Those of you that know me recognize that I don’t usually put too much stock in personality tests or quizzes. I don’t believe that one simple test can truly understand who I am at my most fundamental levels; however, there is one test that has me pretty well figured out. The Enneagram test. If you’re not familiar with the Enneagram then let me just give you a crash course: there are nine personality types and each of us is born with a dominant type, however, it is very common for people to identify a little bit with multiple types. Your dominant type will never change, but you will fluctuate throughout your life between the positive and negative traits attributed to your type. Sometimes these shifts can look similar to other types.

I took the Enneagram at the beginning of this semester and it has been radically changing the ways that I understand myself and the ways that I choose to interact with the world. After completing the test (twice for good measure), it was revealed to me that I am Type Six—The Loyalist. This was my dominant type by leaps and bounds over all the others so there was no denying its accuracy. So what does it mean to be a Six? Well, I’m glad you asked! What Sixes desire at their core is to have security. Sixes want to feel supported by others, have assurance in their daily life, and to fight against the anxiety and insecurity that comes with this desire. This couldn’t be truer about me. My closest friends recognize that it is hard for me to trust people and I need to know for sure that they’re in it for the long haul before I open up. As you can imagine, that makes writing this particular blog post a little scary. This attitude is also true about major life decisions. I need to know that it is going to work out before I commit. Well… here I am preparing for a mission year with the World Race. This is probably the LEAST secure decision I could make for my post-graduate life. Leaving the country for a year, traveling to eleven countries with minimal direction, doing unknown missions work, and then returning at the end of the year with nowhere to live and probably penniless… what am I doing? I have had so many emotions regarding the Race already. Good, bad, and ugly.

Lately, I have been fluctuating back and forth between feelings of excitement and feelings of anxiety or sadness regarding the Race. Obviously, I am excited to travel the world chasing Jesus.
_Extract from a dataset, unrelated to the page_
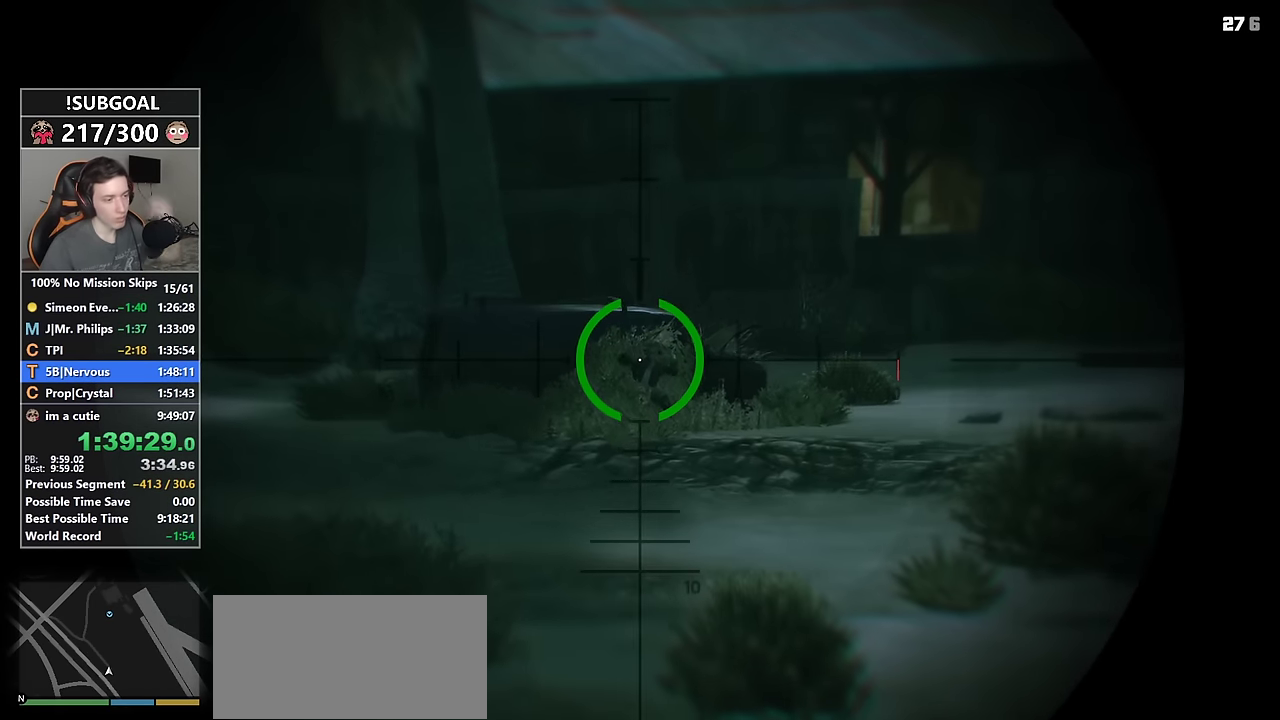
{"keys": [], "mouse": ["right", "wheel_up"], "events": [[467, "mouse_wheel_up", "down"]]}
That is so awesome and I am humbled that the Lord has called me to that. I have faith that He is going to do amazing and miraculous things this year. Then I think about leaving Chicago, my friends, my family… and along comes my good friend, Anxiety. Anxiety and I have known each other for a long time and he has done a good job of learning my tendencies and leanings. I am not necessarily afraid of going on the World Race. In fact, I feel rather secure in that because I know without a shadow of a doubt that it is the Lord’s plan for me. What I am afraid of is the effects it will have on my relationships. I am afraid of coming home. I think about my very best friends and wonder where they will be living in July 2018. I wonder what jobs they’ll be doing. Will they still have room for me in their lives when I come back? Will the distance be too much for our friendship to handle? It keeps me awake at night and I know how ridiculous it is but it is part of who I am on a basic level to worry about these things. The thought of losing my most secure and precious friendships absolutely paralyzes me. I have a knot in my stomach just thinking about it right now. Then let’s say the friendships survive… then what happens when I return? What if my closest friends are scattered around the country? Where do I live? Do I pick one of them and hope for the best? Do I pick none of them and hope to maintain it over the distance? Do I just start over? The questions are absolutely endless. It feels stupid to worry about this. It is 19 months away. That is basically a lifetime to me right now. Despite all logic, it still keeps me up at night.

So when you wonder why I would be anxious or nervous about this amazing opportunity…  when you ask me what I have to be afraid of, well. Now you know. I’m trying to learn to be gentle with myself and have faith in the plan and the people that I love, but it is hard so please just bear with me.